CEDEAO : vingt-cinq ans sans audit, un silence qui coûte cher à l'Afrique de l'Ouest
La balle est désormais dans le camp des dirigeants de la CEDEAO : une organisation qui ne peut pas rendre compte de l'usage de ses ressources aura de plus en plus de mal à convaincre ses propres citoyens de son utilité.

Le député sénégalais Guy Marius Sagna a mis en cause la gestion opaque des institutions de la CEDEAO, pointant l'absence de rapports d'audit annuels depuis un quart de siècle. Une défaillance qu'il relie directement aux difficultés énergétiques que traverse la région.
C'est à Dakar, lors d'une session du Parlement de la Communauté économique des États de l'Afrique de l'Ouest, que le parlementaire sénégalais a lâché cette charge. La question énergétique était au cœur des débats, mais Guy Marius Sagna a choisi d'élargir le prisme : comment espérer des politiques efficaces quand les institutions censées les piloter échappent depuis vingt-cinq ans à tout contrôle comptable sérieux ?
Le constat est lourd. Depuis 1975, année de sa fondation, la CEDEAO s'est dotée d'une architecture institutionnelle dense : commission, parlement, cour de justice, fonds de développement. Ces structures absorbent des ressources considérables, alimentées par les contributions des quinze États membres. Pourtant, selon Sagna, aucun rapport d'audit annuel n'aurait été produit et rendu public depuis un quart de siècle. Dans n'importe quel État membre, une telle situation déclencherait une crise politique majeure.
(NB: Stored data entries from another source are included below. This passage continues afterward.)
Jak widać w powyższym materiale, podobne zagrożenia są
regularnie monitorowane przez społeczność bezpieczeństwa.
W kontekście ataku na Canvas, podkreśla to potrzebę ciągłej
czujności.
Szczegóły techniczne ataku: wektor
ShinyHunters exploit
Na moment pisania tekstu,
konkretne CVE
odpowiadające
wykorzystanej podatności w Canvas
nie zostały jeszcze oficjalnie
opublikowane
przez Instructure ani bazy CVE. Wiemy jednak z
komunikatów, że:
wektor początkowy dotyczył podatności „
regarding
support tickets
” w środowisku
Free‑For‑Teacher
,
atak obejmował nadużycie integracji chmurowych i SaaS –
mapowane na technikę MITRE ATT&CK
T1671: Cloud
Le lien établi avec la crise énergétique n'est pas anodin. L'Afrique de l'Ouest souffre d'un déficit chronique en électricité, qui pèse sur les ménages, paralyse les entreprises et freine la croissance. Des projets d'interconnexion des réseaux électriques régionaux existent sur le papier depuis des années ; leur mise en oeuvre reste largement insuffisante. Si les fonds alloués à ces chantiers ne font l'objet d'aucun suivi rigoureux, la question de leur utilisation réelle se pose avec acuité.
Pour le Sénégal, l'enjeu est particulièrement sensible. Le pays a engagé des réformes internes de transparence budgétaire et se trouve désormais à la veille d'une transition vers une économie pétrolière et gazière. Être membre d'une organisation régionale dont la gestion financière reste dans l'ombre affaiblit la crédibilité collective de tous les États, y compris ceux qui font des efforts de gouvernance sur leur propre sol. La contradiction est difficile à tenir.
La sortie récente du Mali, du Burkina Faso et du Niger de la CEDEAO pour former l'Alliance des États du Sahel a fragilisé l'organisation et relancé le débat sur sa légitimité. Dans ce contexte, les critiques internes portées par des élus comme Sagna prennent une résonance particulière : elles montrent que la demande de réforme ne vient pas seulement de l'extérieur, mais du coeur même des instances parlementaires de la communauté.